Problem: Of the entries below, return only those lines from the line with "background: #fff;" to the line with "width: 300px;", exactly, both included.

════

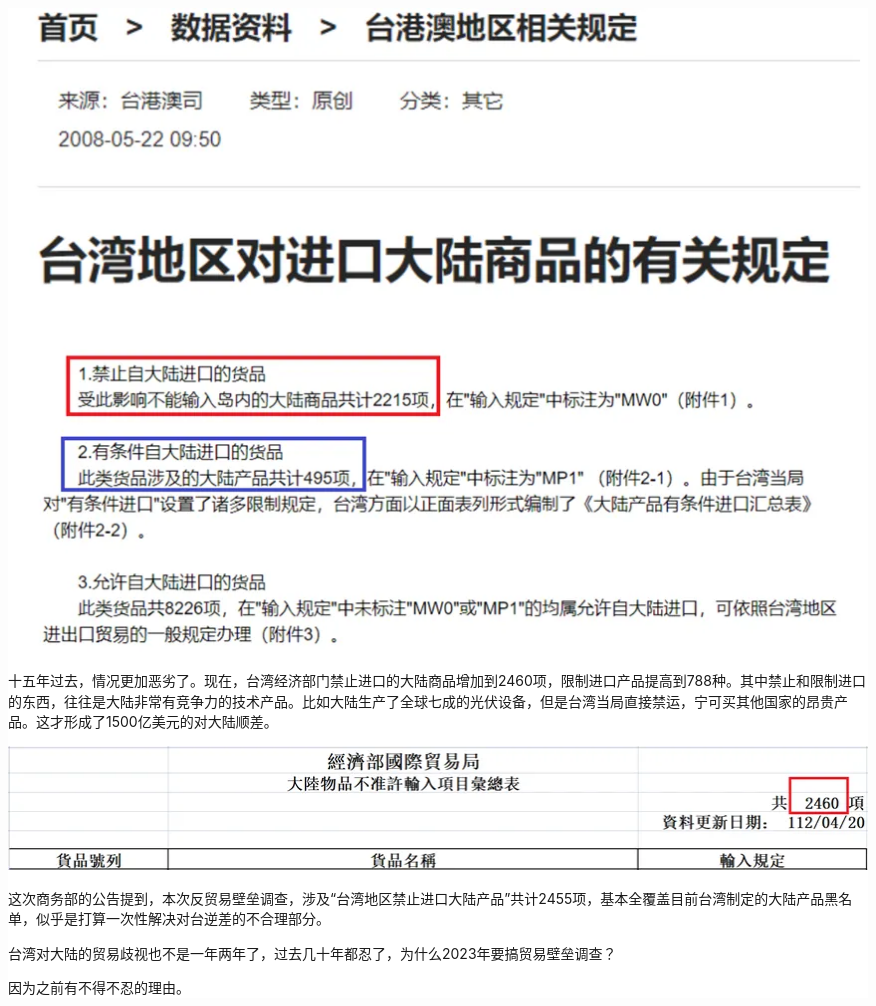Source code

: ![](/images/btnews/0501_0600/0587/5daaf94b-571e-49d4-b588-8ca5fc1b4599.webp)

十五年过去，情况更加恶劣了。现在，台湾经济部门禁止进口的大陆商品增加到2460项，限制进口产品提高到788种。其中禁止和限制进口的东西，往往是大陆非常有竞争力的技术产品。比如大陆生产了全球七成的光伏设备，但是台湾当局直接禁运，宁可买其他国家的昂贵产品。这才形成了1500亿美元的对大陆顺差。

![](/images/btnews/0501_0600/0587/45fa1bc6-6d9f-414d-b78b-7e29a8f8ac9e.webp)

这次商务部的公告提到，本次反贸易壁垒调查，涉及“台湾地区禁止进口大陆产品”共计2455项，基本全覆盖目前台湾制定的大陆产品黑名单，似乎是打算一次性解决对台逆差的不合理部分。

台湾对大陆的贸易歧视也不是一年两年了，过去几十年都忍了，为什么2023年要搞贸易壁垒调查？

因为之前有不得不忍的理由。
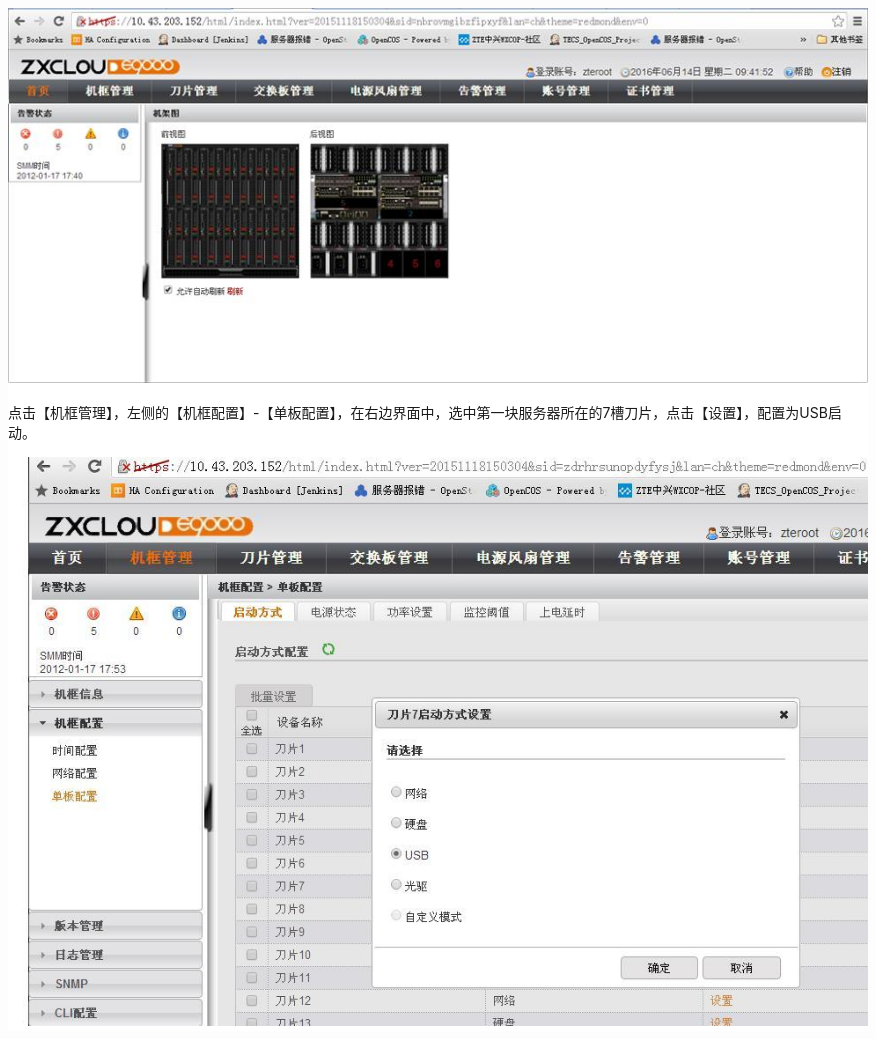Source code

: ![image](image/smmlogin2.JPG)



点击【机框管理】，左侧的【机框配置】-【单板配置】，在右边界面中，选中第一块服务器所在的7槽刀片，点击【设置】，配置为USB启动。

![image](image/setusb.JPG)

════

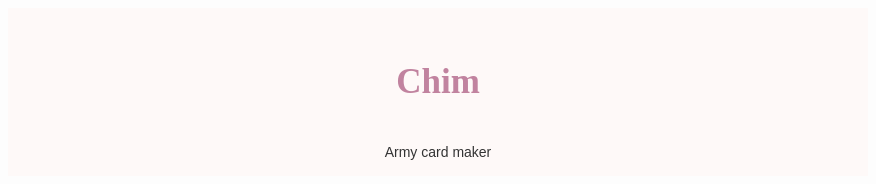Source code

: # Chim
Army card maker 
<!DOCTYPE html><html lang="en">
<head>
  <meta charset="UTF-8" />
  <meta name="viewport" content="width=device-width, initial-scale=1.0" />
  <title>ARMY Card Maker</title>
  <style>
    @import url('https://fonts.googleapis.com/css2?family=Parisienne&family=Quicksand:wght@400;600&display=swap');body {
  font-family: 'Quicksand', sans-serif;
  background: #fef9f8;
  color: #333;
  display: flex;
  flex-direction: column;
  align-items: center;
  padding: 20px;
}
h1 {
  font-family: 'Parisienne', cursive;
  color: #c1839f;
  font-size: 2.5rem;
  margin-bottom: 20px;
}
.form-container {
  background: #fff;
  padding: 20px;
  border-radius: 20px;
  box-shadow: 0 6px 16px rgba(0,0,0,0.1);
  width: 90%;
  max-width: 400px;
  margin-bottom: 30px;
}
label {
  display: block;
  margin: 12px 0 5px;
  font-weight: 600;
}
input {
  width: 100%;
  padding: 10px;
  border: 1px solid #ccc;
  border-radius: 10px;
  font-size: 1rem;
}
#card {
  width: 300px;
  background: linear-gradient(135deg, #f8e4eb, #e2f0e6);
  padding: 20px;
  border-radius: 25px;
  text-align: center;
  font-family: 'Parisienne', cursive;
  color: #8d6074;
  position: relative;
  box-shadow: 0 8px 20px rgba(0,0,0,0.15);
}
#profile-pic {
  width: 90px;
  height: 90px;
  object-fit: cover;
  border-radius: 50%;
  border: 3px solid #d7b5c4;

════

Task output:
  background: #fff;
  padding: 20px;
  border-radius: 20px;
  box-shadow: 0 6px 16px rgba(0,0,0,0.1);
  width: 90%;
  max-width: 400px;
  margin-bottom: 30px;
}
label {
  display: block;
  margin: 12px 0 5px;
  font-weight: 600;
}
input {
  width: 100%;
  padding: 10px;
  border: 1px solid #ccc;
  border-radius: 10px;
  font-size: 1rem;
}
#card {
  width: 300px;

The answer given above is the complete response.